Start of RECORDS SUPPLIED

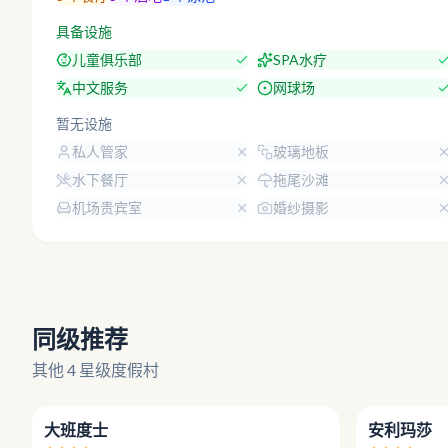
具备设施
儿童俱乐部
SPA水疗
中文服务
网球场
暂无设施
私人管家
玻璃地板
水下餐厅
拖尾沙滩
机场贵宾室
婚纱摄影
同级推荐
其他 4 星级度假村
4.6
大班度士
安利玛莎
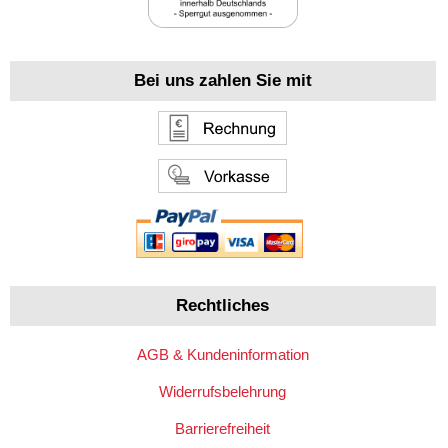
Bei uns zahlen Sie mit
Rechtliches
AGB & Kundeninformation
Widerrufsbelehrung
Barrierefreiheit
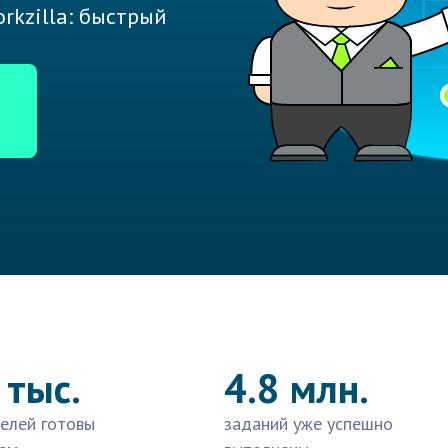
rkzilla: быстрый
 тыс.
4.8 млн.
елей готовы
заданий уже успешно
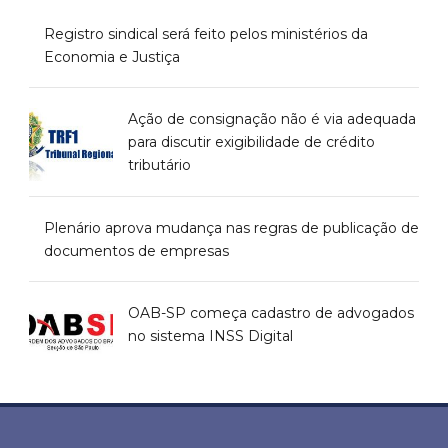
Registro sindical será feito pelos ministérios da
Economia e Justiça
Ação de consignação não é via adequada
para discutir exigibilidade de crédito
tributário
Plenário aprova mudança nas regras de publicação de
documentos de empresas
OAB-SP começa cadastro de advogados
no sistema INSS Digital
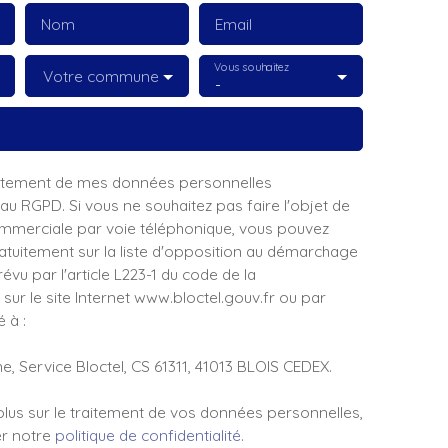
Nom
Email
Vous souhaitez
Votre commune
-
raitement de mes données personnelles
 RGPD. Si vous ne souhaitez pas faire l'objet de
mmerciale par voie téléphonique, vous pouvez
ratuitement sur la liste d'opposition au démarchage
évu par l'article L223-1 du code de la
ur le site Internet www.bloctel.gouv.fr ou par
 à :
e, Service Bloctel, CS 61311, 41013 BLOIS CEDEX.
plus sur le traitement de vos données personnelles,
er notre
politique de confidentialité
.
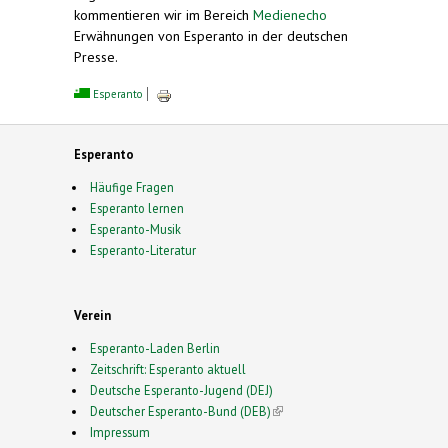
kommentieren wir im Bereich
Medienecho
Erwähnungen von Esperanto in der deutschen
Presse.
Esperanto
Esperanto
Häufige Fragen
Esperanto lernen
Esperanto-Musik
Esperanto-Literatur
Verein
Esperanto-Laden Berlin
Zeitschrift: Esperanto aktuell
Deutsche Esperanto-Jugend (DEJ)
Deutscher Esperanto-Bund (DEB)
(link is external)
Impressum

End of RECORDS SUPPLIED

▶ EXERCISE INSTRUCTIONS: Starting from the records above, filter out all lines except those containing the word "données".

▶ OUTPUT OF THE EXERCISE:
raitement de mes données personnelles
plus sur le traitement de vos données personnelles,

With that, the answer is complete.